Now then if the one I posted a picture of could only look like that, what a credit to her owner.


Added by Andrew Wright on 02 October 2007.
This is "Martha" and she belongs to my family. We have owned her since 1975, when we purchased her in a derelict condition from Passey & Sons scrap yard in Benson Oxfordshire. She served with Somerset Fire Brigade, based in Bridgwater and latterly in Taunton. Retired with a serious engine fault in 1962 and scrapped in 1965. Bought for £200 in 1975 by Dad - and everyone thought he was mad! little did the dissenters know that 33 years later she would be very much loved by three generations of Wannells and by the Wootton Bassett community generally. We attend lots of fetes and steam rallies, and we have raised over £50, 000 for the Fire Service National Benevolent Fund.

Added by Heather Wannell on 22 April 2008.
Nice to see the old machines again! There was one on the run at Castleford Fire Station, West Riding, when I transferred there in 1964. I saw it years later at the Fire Show at Tees-side Airport, immaculate in West Riding livery. Any photos of it around? i don't have the number, unfortunately, but I seem to remember that the only 'hand-operated' part was training!
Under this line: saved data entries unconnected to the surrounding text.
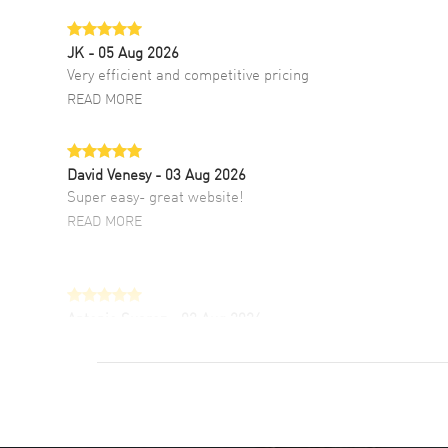
JK
- 05 Aug 2026
Very efficient and competitive pricing
READ MORE
David Venesy
- 03 Aug 2026
Super easy- great website!
READ MORE
Antonio Suarez
- 02 Aug 2026
I like the myriad payment options. This is the
fourth time I buy from watchmaxx.
READ MORE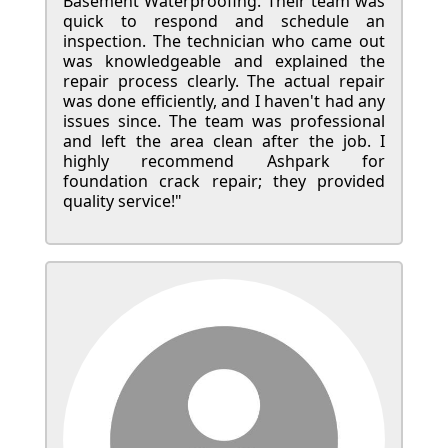
Basement Waterproofing. Their team was
quick to respond and schedule an
inspection. The technician who came out
was knowledgeable and explained the
repair process clearly. The actual repair
was done efficiently, and I haven't had any
issues since. The team was professional
and left the area clean after the job. I
highly recommend Ashpark for
foundation crack repair; they provided
quality service!"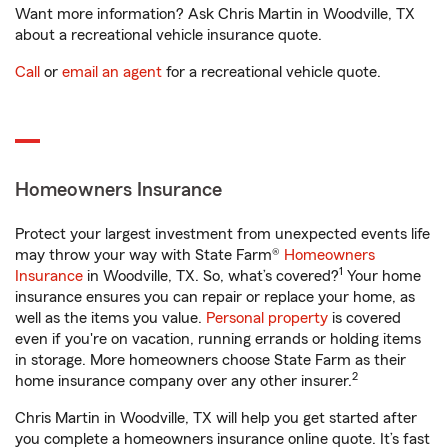
Want more information? Ask Chris Martin in Woodville, TX
about a recreational vehicle insurance quote.
Call
or
email an agent
for a recreational vehicle quote.
Homeowners Insurance
Protect your largest investment from unexpected events life
may throw your way with State Farm®
Homeowners
1
Insurance
in Woodville, TX. So, what’s covered?
Your home
insurance ensures you can repair or replace your home, as
well as the items you value.
Personal property
is covered
even if you're on vacation, running errands or holding items
in storage. More homeowners choose State Farm as their
2
home insurance company over any other insurer.
Chris Martin in Woodville, TX will help you get started after
you complete a homeowners insurance online quote. It’s fast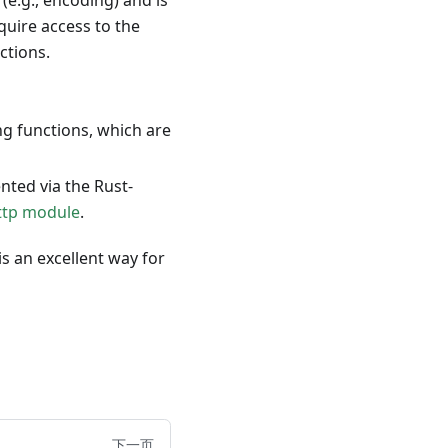
(e.g., encoding) and is
quire access to the
ctions.
 functions, which are
ted via the Rust-
ttp module
.
s an excellent way for
下一页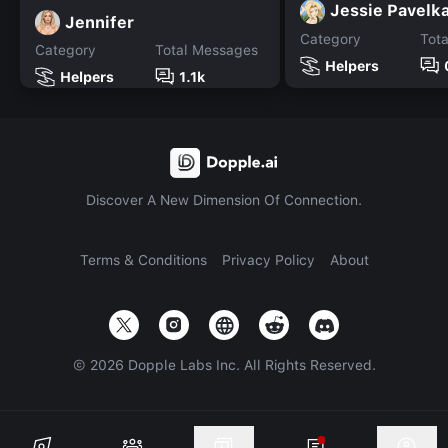
Jessie Pavelk
Jennifer
Category
Tot
Category
Total Messages
Helpers
Helpers
1.1k
Discover A New Dimension Of Connection.
Terms & Conditions
Privacy Policy
About
©
2026
Dopple Labs Inc. All Rights Reserved.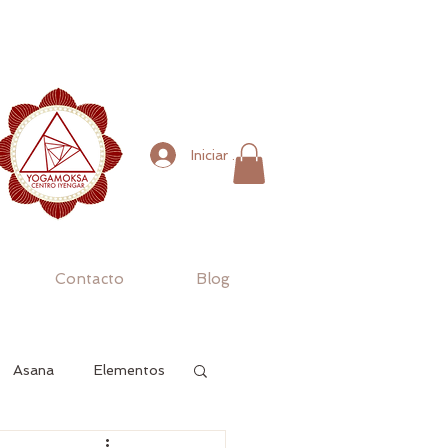
Iniciar sesión
Contacto
Blog
Asana
Elementos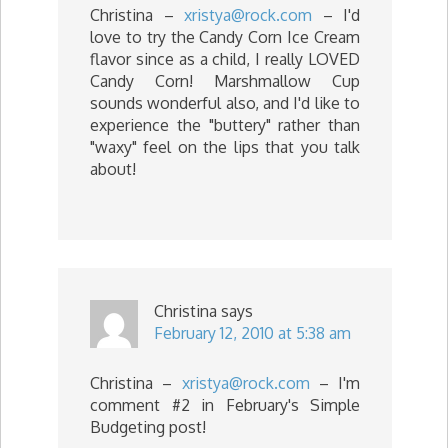
Christina –
xristya@rock.com
– I'd
love to try the Candy Corn Ice Cream
flavor since as a child, I really LOVED
Candy Corn! Marshmallow Cup
sounds wonderful also, and I'd like to
experience the "buttery" rather than
"waxy" feel on the lips that you talk
about!
Christina
says
February 12, 2010 at 5:38 am
Christina –
xristya@rock.com
– I'm
comment #2 in February's Simple
Budgeting post!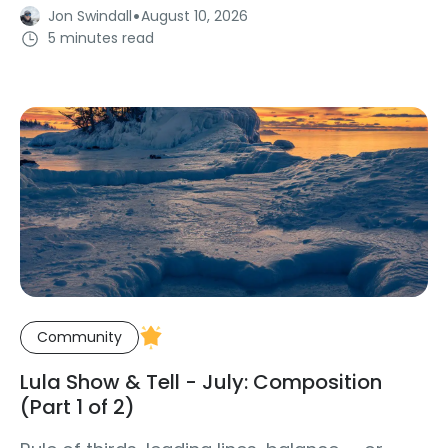
·
Jon Swindall
August 10, 2026
5 minutes read
Community
Lula Show & Tell - July: Composition
(Part 1 of 2)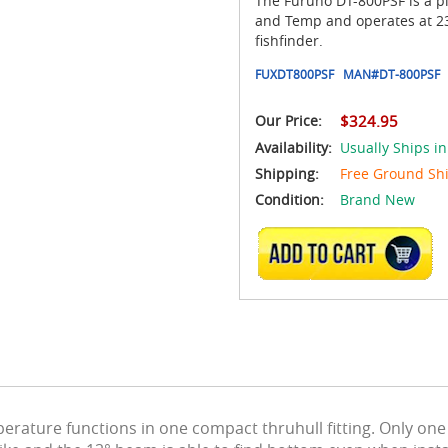
The Furuno DT-800PSF is a pl
and Temp and operates at 235
fishfinder.
FUXDT800PSF
MAN#
DT-800PSF
Our Price:
$324.95
Availability:
Usually Ships i
Shipping:
Free Ground Sh
Condition:
Brand New
ADD TO CART
ature functions in one compact thruhull fitting. Only one 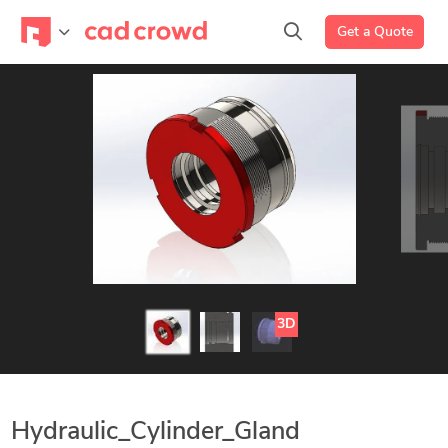
Get a Quote
3D
Hydraulic_Cylinder_Gland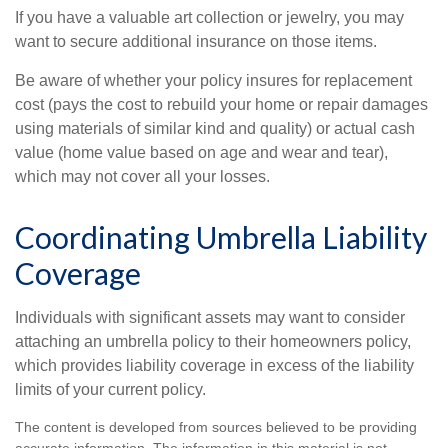
If you have a valuable art collection or jewelry, you may
want to secure additional insurance on those items.
Be aware of whether your policy insures for replacement
cost (pays the cost to rebuild your home or repair damages
using materials of similar kind and quality) or actual cash
value (home value based on age and wear and tear),
which may not cover all your losses.
Coordinating Umbrella Liability
Coverage
Individuals with significant assets may want to consider
attaching an umbrella policy to their homeowners policy,
which provides liability coverage in excess of the liability
limits of your current policy.
The content is developed from sources believed to be providing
Elevation, extension, etc, was mechanical....or is my memory failing me after 44 years?

Added by John Stead on 24 November 2008.
Makes you think, though - this was not a purpose-built Fire Engine; it was built on a commercial lorry (truck) chassis, under war-time contingencies and yet continued successfully in service for many years after.

'Nuff said.

Regards, from Canada,

Added by Pat Rivers-Bowerman on 25 November 2008.
These 60ft TLs were built to be hand operated but a power conversion kit became available later, not all were converted and yes the 'training' (ie the rotating) was manual on all appliances.
Cheshire FB had one at Crewe and Rowntrees Works Brigade also had one at York.

Added by Barrie Green on 25 November 2008.